So it’s the Jubilee Holidays and in typical Bank Holiday form, you sweat your pits out in a stifling office for weeks, longing for a break and when it comes along – it rains. Solidly. For the duration.
I know I should get out of bed and do something constructive, on my lonesome, but I just don’t have the heart and compunction to do so. Kind of reminds me when I was single (I married later in life) and I would go places on my own. It’s amazing how fast you can get around a stately home when you are only looking at things you want to look at. I eventually decided it was a complete waste of money. Almost I came, I saw, I buggered off double quick and didn’t get my money’s worth. You can’t linger on your own – well, I didn’t think I could. There’s safety in numbers sitting on a bench licking an ice cream. On your own you just look…. suspicious, weird, plotting?
So I find myself on a soaking went Bank Holiday Monday wondering what to do. And that’s how I got to thinking about Windolene.
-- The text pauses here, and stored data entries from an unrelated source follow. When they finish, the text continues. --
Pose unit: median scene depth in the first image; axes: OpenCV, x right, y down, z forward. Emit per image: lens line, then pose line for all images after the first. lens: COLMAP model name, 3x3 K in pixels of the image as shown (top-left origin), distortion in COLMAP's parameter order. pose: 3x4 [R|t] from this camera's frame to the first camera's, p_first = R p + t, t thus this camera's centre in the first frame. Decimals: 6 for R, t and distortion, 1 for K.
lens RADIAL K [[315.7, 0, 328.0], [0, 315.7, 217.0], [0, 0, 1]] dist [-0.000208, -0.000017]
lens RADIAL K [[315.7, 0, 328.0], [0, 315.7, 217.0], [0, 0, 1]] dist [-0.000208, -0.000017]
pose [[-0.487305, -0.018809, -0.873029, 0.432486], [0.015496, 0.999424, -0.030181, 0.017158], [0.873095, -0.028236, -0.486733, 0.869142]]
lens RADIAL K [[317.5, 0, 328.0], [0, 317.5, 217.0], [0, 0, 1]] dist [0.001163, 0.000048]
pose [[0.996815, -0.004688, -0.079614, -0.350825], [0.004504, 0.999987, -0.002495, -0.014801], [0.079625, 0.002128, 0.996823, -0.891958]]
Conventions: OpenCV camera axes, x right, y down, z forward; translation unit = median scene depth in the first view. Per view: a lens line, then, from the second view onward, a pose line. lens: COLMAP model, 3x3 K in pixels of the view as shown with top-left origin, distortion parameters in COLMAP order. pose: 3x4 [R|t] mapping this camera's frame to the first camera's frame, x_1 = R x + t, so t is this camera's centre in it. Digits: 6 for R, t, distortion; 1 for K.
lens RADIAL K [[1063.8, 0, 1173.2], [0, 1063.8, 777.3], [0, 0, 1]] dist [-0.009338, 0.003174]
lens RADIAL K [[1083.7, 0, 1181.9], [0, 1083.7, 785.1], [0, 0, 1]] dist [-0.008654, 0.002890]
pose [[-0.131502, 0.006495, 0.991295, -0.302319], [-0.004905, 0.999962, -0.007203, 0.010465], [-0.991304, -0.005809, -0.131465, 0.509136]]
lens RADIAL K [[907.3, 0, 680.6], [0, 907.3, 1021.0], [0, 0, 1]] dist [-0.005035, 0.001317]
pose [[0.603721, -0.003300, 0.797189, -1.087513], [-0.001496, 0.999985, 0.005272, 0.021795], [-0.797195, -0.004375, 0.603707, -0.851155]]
You just don’t see it these days. In the olden days (I’m talking about 5-10 years back) pre-DIY shows times, you didn’t WANT people to see the complete hash you were making transforming your front room into a state of the art lounging area. So whilst slopping distemper and whitewash everywhere, you’d wipe a layer of Windolene over the windows and it would dry out thus making it gloomy and difficult to paint on the inside and suspicious looking on the outside. Then you had the fun of being able to scratch little messages or smiley faces in the layer of dried Windolene (that was pre-computer game fun for the kiddies). You could even carve out a man with a big nose looking over a wall and write “what no Watney’s”…… that was adult pleasure.
Why did they do that? The Windolene, not the “man with the big nose”. I think it must have been so that when you did slop paint all over the place, the paint would not stick to the glass, you could just wipe it off, plus have the added bonus of gleaming shiny windows to set off your new decor. But a flick through the interweb and I have seen comments like “to stop people seeing the mess you make when decorating”. Eh? Who gives a monkeys! You can’t make an omelette without breaking eggs. Do DIY SOS cover up their windows? No, I don’t think so.
So, that’s Windolene for you. I wonder what they put in the stuff to make something so basic (water and possibly vinegar) so complex. I can’t even begin to think of the manufacturing process involved in making Windolene – what exactly is in the stuff! No wonder it’s not as popular. I remember using it once, stopped half way through the cleaning to have a chat, or do something more compelling and returning to the windows to find the wretched pink stuff had dried out and would only come off with a scraper. Horrible stuff. And then mum insisted we clean our windows with scrunched up newspapers and a bit of spit (no, the spit is poetic licence, she would say a splash of water). Apparently it was something in the newsprint that brought them up shiny. Life’s too short. Nowadays, for those who might possibly be interested in how I clean my windows (no not of interest to the majority of readers of my blog who are spammers) I use water, sometimes if I have any left, with a splash of window cleaning washing up liquid type stuff.
I’m really bored now. Not as bored as Mike will be because access to the gym is restricted today due to “sports day”. Apparently three people had signed up to compete in the sports day. Coming on the back of an arbitrary pay cut, I’m not surprised at the lack of community spirit. The Sheppey Cluster has decided to revisit the pay structure of those working within the prisons and Mike, who assists in the teaching of a Business Skills class (not allowed to teach, that’s down to the professionals) has had his pay drastically reduced. Contrary to popular belief, prisoner’s wages are not huge. Mike will drop down from something along the lines of £7.00 a day to £3.00 a day (I can’t remember the exact figure). I’ve never sent a penny into Mike since he went inside. And he doesn’t want me to start. He’ll just have to make compromises like I do on the outside. He has decided that although he enjoys and finds it worthwhile teaching fellow inmates how to run their own businesses after leaving prison, and let’s face it, when you’ve got a criminal record, sometimes it is the only way you will be able to find work, to work for yourself, he’d be better off doing voluntary work on the outside. So rather than do voluntary work with inmates on the inside, he’ll do it for those on the outside. No, it doesn’t make sense, but that’s what being in prison is all about.